Lampard landmark as Chelsea breeze past Hammers
Veteran midfielder scores his 200th Blues goal against his former club
Frank Lampard scores his 200th goal for the club in the Premier League clash against West Ham at Stamford Bridge. Photograph: Andrew Winning/Reuters
Date: 17 March, 2013
Venue: Stamford Bridge
The script felt prescribed. Frank Lampard had been twitching nervously on the brink of a major landmark for a month, the flurry of goals that had propelled Chelsea through the winter suddenly choked, when Eden Hazard clipped over a mouth-watering centre and, at last, the veteran rose to nod in number 200. There was a quick glance back over his shoulder at the linesman on the far side, the lack of a flag prompting a flash of relief, before the realisation dawned his timing was finally in.
The visiting support cursed in unison but there was something appropriate that the double century of Chelsea goals should be notched up against the club who have loved to loathe Lampard ever since that acrimonious move down the District Line almost 12 years ago. It will not have been lost on the veteran midfielder, who jogged across in front of the West Ham support to celebrate with his substitute and captain John Terry on the touchline. The 34-year-old is a phenomenon, his tally remarkable for a midfielder who had arrived with little goalscoring pedigree of note. Bobby Tambling's club record of 202 will surely be eclipsed in the logjam of fixtures to come this term.
The goal, eased beyond an exposed Jussi Jaaskelainen, paved the way for a success here that has re-established Chelsea in third place above Tottenham Hotspur and, even more critically, kept fifth-placed Arsenal five points adrift. So much of this team's recent campaign has been dominated by cup competitions that Rafael Benítez's side deserved credit for refocusing on the primary task at hand – qualification for the Champions League – but, in truth, this was comfortable. With Juan Mata and Eden Hazard irrepressible, Chelsea purred at times.
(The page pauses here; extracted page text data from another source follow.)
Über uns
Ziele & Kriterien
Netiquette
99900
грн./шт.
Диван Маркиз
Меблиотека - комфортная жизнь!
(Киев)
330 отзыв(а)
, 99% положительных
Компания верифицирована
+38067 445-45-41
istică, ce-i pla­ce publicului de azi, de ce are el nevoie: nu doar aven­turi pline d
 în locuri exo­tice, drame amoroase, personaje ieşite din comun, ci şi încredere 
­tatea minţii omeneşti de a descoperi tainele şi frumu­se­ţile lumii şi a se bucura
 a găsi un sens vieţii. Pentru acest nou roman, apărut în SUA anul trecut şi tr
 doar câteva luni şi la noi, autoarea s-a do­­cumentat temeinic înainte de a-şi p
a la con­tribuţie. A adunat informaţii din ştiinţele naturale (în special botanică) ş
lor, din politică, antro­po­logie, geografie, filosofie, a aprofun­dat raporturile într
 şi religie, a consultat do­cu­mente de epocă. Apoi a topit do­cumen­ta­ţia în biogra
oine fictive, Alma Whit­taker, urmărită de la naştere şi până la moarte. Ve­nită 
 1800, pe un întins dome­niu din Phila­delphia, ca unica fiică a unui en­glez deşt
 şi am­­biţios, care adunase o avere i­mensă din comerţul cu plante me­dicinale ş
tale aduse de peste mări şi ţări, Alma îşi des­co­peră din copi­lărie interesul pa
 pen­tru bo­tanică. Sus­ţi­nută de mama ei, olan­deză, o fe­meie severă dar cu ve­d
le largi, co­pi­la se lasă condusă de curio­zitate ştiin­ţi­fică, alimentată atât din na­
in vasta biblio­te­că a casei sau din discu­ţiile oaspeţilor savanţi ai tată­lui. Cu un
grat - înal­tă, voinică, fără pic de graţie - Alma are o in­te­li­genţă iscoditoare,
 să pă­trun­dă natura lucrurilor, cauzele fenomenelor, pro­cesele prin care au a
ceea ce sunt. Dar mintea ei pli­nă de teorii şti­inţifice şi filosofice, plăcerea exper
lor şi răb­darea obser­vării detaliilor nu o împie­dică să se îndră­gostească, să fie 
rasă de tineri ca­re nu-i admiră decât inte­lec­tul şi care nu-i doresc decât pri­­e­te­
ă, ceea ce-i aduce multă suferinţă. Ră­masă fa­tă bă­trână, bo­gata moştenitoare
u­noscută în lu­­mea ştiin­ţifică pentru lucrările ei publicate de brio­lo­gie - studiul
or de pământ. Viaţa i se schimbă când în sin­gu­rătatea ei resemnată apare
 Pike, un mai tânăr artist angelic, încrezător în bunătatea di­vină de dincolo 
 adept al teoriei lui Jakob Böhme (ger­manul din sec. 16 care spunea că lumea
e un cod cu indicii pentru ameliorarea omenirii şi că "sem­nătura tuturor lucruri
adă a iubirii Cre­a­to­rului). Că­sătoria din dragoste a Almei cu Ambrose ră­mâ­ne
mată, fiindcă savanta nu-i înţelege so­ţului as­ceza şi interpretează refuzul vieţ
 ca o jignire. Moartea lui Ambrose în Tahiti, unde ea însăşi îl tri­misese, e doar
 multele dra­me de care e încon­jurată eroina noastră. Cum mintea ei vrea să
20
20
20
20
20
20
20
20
The Belgian's own reward, rasped into the corner after he had eased space from Winston Reid early in the second half, guaranteed a victory that might have been far more resounding had Jaaskelainen not excelled.
Profligacy had also played its part. Demba Ba, prolific to the tune of seven goals in 12 league games during in a brief spell as a West Ham player two seasons ago, should have opened the scoring in the opening attack having been liberated by Lampard's clever pass, only for indecision to set in as he bore down on goal with his attempt eventually skewed horribly wide. The Senegalese, preferred from the start ahead of Fernando Torres, had less time to think when twice set free by Victor Moses just before the break but Jaaskelainen reacted smartly to save each attempt.
Ba's relatively shy goal return since his move from Newcastle in January, certainly in the context of his form over the first half of the campaign, has gone forgotten at times given Torres's toils, yet others in this Chelsea team have taken the burden from the forward-line. Mata, Hazard and Moses were in scintillating form, West Ham creaking to contain the torrent of attacks. Jaaskelainen's one-handed save to deny Hazard a second late on defied belief, but it is 12 years since United prevailed in this arena and, despite having inflicted the first defeat of Benítez's interim stewardship at Upton Park back in November, there was never much chance of a repeat across the capital.
Mohamed Diamé had inspired Sam Allardyce's team that day and, while he stamped authority across midfield and Matt Jarvis buzzed down the left flank, West Ham still retained some hope. But Andy Carroll saw an equaliser disallowed for a push on David Luiz and Diamé did not reappear for the second period, with West Ham wilting in his absence. The substitute Carlton Cole was denied by Petr Cech and that was as close as they came.
It remains to be seen what action, if any, is taken after objects were flung at Terry from the visiting support as he warmed up on the touch-line in front of that corner of the Shed End, the former England captain having eye-balled the crowd before bending over to stretch as the stewards moved in. He had celebrated Lampard's opener with gusto, enflaming the fans' ire in the process, but No 200 was a goal worth acclaiming.